Sunday, November 14, 2010

IEA: Peak Oil is Passed

The International Energy Agency has stepped into the peak oil debate. The 2010 version of their annual report World Energy Outlook 2010 concludes that the date of peak oil is not only here -- but that it passed in 2006.

The interesting thing, as shown in the graph below, is the manner in which they diverge from the classic interpretation of peak oil based on Hubbert's analysis. Rather than rendering the 'peak' as the point of inflection of a broadly symmetric production curve, the IEA are forecasting that substantial reserves in fields yet developed or discovered will allow global crude oil production to plateau for another 25 years at a close approximation of current rates. In other words, they have replaced Hubbert's concept of 'peak' oil with their own analysis, more appropriately termed 'plateau' oil.
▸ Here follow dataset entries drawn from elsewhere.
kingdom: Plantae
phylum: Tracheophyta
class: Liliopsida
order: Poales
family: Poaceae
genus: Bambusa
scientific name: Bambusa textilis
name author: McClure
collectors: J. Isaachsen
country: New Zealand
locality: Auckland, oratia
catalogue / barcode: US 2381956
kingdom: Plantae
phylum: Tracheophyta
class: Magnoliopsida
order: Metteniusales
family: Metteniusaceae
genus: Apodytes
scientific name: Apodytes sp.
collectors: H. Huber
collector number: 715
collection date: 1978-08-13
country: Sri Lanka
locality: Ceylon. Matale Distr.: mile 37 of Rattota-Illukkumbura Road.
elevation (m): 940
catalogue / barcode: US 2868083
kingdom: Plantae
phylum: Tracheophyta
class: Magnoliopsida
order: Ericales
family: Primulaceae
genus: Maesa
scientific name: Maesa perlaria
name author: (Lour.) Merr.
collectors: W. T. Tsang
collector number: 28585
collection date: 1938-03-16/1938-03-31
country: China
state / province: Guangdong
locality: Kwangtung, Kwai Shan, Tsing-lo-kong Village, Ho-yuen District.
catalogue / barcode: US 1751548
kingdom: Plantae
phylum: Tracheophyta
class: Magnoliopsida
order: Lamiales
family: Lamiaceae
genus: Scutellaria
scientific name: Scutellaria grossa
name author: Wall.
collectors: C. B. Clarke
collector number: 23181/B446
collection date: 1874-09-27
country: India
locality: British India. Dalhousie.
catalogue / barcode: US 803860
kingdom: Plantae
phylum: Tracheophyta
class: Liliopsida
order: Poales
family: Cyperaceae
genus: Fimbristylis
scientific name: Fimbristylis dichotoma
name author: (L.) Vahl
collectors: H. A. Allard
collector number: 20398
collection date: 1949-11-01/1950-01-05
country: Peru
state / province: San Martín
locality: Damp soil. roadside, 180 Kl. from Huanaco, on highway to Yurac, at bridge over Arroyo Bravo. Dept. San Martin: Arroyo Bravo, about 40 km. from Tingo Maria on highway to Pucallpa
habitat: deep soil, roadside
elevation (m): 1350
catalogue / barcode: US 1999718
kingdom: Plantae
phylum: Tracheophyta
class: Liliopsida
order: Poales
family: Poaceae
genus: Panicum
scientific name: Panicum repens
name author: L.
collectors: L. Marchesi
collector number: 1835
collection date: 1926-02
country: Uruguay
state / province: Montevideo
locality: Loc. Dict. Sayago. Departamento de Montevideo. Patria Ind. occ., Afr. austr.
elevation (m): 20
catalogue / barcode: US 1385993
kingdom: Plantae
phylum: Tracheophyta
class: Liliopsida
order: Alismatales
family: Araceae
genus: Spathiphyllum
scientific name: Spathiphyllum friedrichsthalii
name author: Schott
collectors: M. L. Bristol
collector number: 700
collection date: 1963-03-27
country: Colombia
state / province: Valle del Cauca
Chart from Energy Outlook 2010

This rhetorical shift, admitting that the peak is passed yet concluding that it has no significant implication for the medium-term future of conventional oil production, can best be understood in light of the background presented here. The release of last year's report, which included the graph below showing that production would continue to increase, was met with a storm of controversy when an internal whistle blower indicated that the US had pressured the agency to keep the figures artificially inflated. This year's report appears to be an attempt to square the circle by admitting the peak has passed but claiming it has no significant policy implications.

Corresponding Chart from the Energy Outlook 2009

Equally as interesting, though not the focus of much comment, is the substantial reduction in the forecast of production from natural gas liquids. The 2009 report projected a near doubling of production for NGL by 2030 while the 2010 report projects comparatively constant production thru 2035.

1 comment:

  1. IEA may claim that it has no significant policy implications, but of course it does. Without a growth in the energy sector, it is highly unlikely that the global capitalist system will be able to grow. Everyone from Karl Marx to Milton Friedman knows that capitalism won't last long (in its current form) if it can't grow. We are going to see everything from economic bubbles to stagnation to episodic collapses in various national economies. The energy and wealth will be lost in some regions of the world (Europe), causing protracted depressions there, but excess energy and wealth will flow to other regions, such as China, causing temporary economic bubbles. We will see a failure of global coordination and dysregulation as shifts of energy and wealth cause more chaotic outcomes.